[Opening EXTRACTED MATERIAL section]

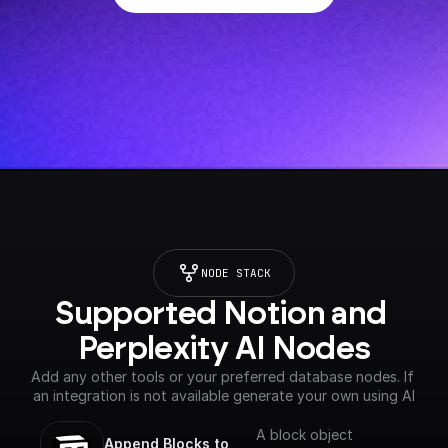
NODE STACK
Supported Notion and 
Perplexity AI Nodes
Add any other tools or your preferred database nodes. If 
an integration is not available generate your own using AI
A block object
Append Blocks to 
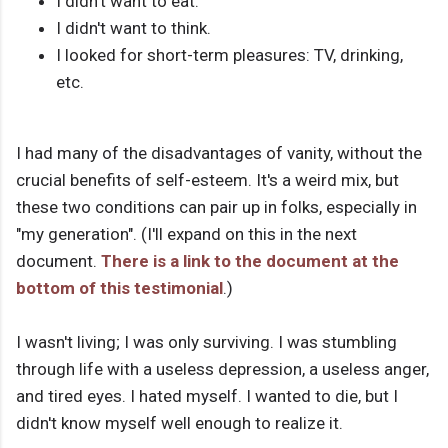
I didn't want to eat.
I didn't want to think.
I looked for short-term pleasures: TV, drinking,
etc.
I had many of the disadvantages of vanity, without the
crucial benefits of self-esteem. It's a weird mix, but
these two conditions can pair up in folks, especially in
"my generation". (I'll expand on this in the next
document.
There is a link to the document at the
bottom of this testimonial
.)
I wasn't living; I was only surviving. I was stumbling
through life with a useless depression, a useless anger,
and tired eyes. I hated myself. I wanted to die, but I
didn't know myself well enough to realize it.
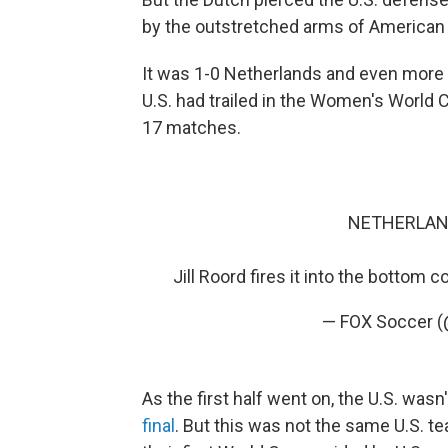
by the outstretched arms of American
It was 1-0 Netherlands and even more si
U.S. had trailed in the Women's World
17 matches.
NETHERLAND
Jill Roord fires it into the bottom c
— FOX Soccer 
As the first half went on, the U.S. wasn
final
. But this was not the same U.S. te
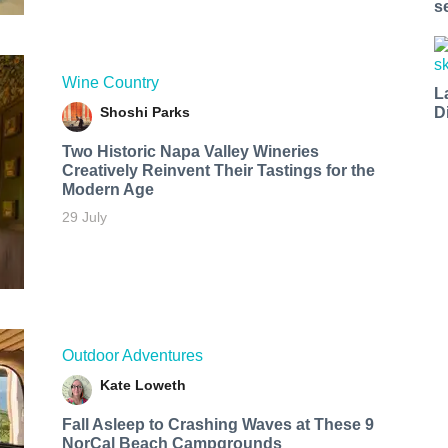
s
Wine Country
L
Shoshi Parks
D
Two Historic Napa Valley Wineries
Creatively Reinvent Their Tastings for the
Modern Age
29 July
Outdoor Adventures
Kate Loweth
Fall Asleep to Crashing Waves at These 9
NorCal Beach Campgrounds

[Closing EXTRACTED MATERIAL section]

ACTION ITEM:
Copy exactly, without pictures, the lines above from the one with "I didn't want to think." down to the one with "U.S. had trailed in the Women's World", inclusive.

REPLY TO THE EXERCISE:
I didn't want to think.
I looked for short-term pleasures: TV, drinking,
etc.
I had many of the disadvantages of vanity, without the
crucial benefits of self-esteem. It's a weird mix, but
these two conditions can pair up in folks, especially in
"my generation". (I'll expand on this in the next
document.
There is a link to the document at the
bottom of this testimonial
.)
I wasn't living; I was only surviving. I was stumbling
through life with a useless depression, a useless anger,
and tired eyes. I hated myself. I wanted to die, but I
didn't know myself well enough to realize it.
by the outstretched arms of American
It was 1-0 Netherlands and even more si
U.S. had trailed in the Women's World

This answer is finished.